__Aplicando a leitura__:
1 > Reproduza fielmente o trecho do texto sobre as Missas votivas de Tabgha que vai de "Como a anterior, esta" até "texto em latim.".
2 > No texto sobre as Missas votivas de Tabgha, por que o “aqui” da oração do Missal votivo em português é considerado um erro? Responda em uma a três frases.

:: Texto apresentado

Oração do lugar: O Missal votivo em português menciona erroneamente um “aqui”, ausente em latim e nas outras línguas: “Ó Deus, que aqui confiastes ao Apóstolo São Pedro as chaves do reino dos céus...”, dado que o episódio propriamente dito da “entrega das chaves” aconteceu em outro lugar [2];

"Apascenta as minhas ovelhas"

Leituras: Como na Missa votiva de São Pedro, exceto o Evangelho: Jo 21,1-19 (no Missal em latim há uma perícope mais longa: Jo 21,1-24) ou Lc 5,1-11.

Evangelhos: “Naquele tempo, Jesus apareceu de novo neste lugar aos discípulos, à beira do mar de Tiberíades...” (Jo 21,1); “Logo que pisaram aqui a terra, viram brasas acesas, com peixe em cima, e pão” (v. 9) / “Naquele tempo, Jesus estava aqui na margem do lago de Genesaré, e a multidão apertava-se ao seu redor para ouvir a palavra de Deus” (Lc 5,1).

Missa votiva dos Santos Apóstolos
Segundo o Quarto Evangelho, sete dos então onze Apóstolos estavam presentes no encontro com o Ressuscitado junto ao mar (Jo 21,2). Embora ausente no Missal votivo em português, os Missais nas demais línguas propõem para o santuário de Tabgha a Missa votiva dos Santos Apóstolos, sobre a qual já falamos acima.

Missa votiva da multiplicação dos pães e dos peixes
Existe outra igreja em Tabgha que comemora especificamente o episódio da multiplicação dos pães, mas, como veremos a seguir, ela não pertence à Custódia. Assim, para o Santuário do Primado também está prevista a Missa votiva da multiplicação dos pães e dos peixes (“De commeratione multiplicationis panum et piscium”), acontecimento descrito nos quatro Evangelhos .

Como a anterior, esta também não consta no Missal votivo em português; sendo um formulário específico do lugar, recorreremos mais uma vez ao texto em latim.

As orações foram adaptadas da Missa em tempo de fome ou pelos que passam fome (formulário n. 38 das Missas para diversas necessidades), com o Prefácio dos Domingos do Tempo Comum V. As leituras, por sua vez, são adaptadas em parte do XVIII Domingo do Tempo Comum do ano A, quando se lê o relato mateano da multiplicação dos pães.

Interior do Santuário, com a rocha da "Mensa Christi"

::::
:: Registros

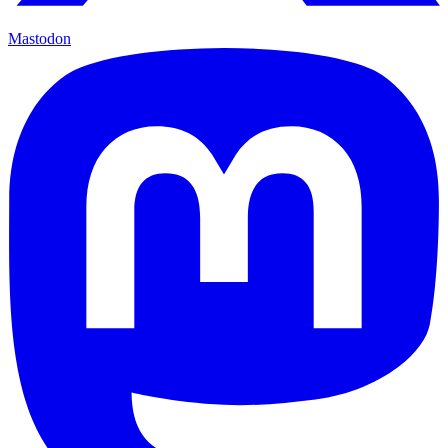
Mastodon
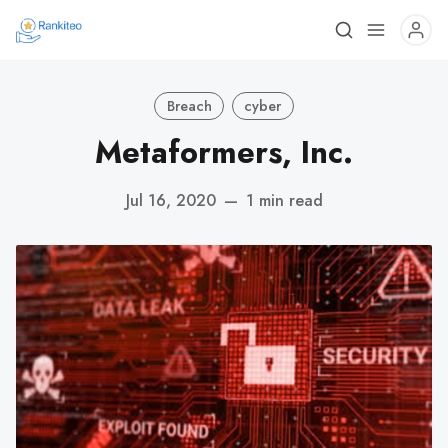
Breach
cyber
Metaformers, Inc.
Jul 16, 2020
—
1 min read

::::

__Respostas por tarefa__:
1 >
Como a anterior, esta também não consta no Missal votivo em português; sendo um formulário específico do lugar, recorreremos mais uma vez ao texto em latim.

2 > O “aqui” é um erro porque o episódio da entrega das chaves a São Pedro aconteceu em outro lugar. Além disso, essa palavra não aparece no texto em latim nem nas outras línguas.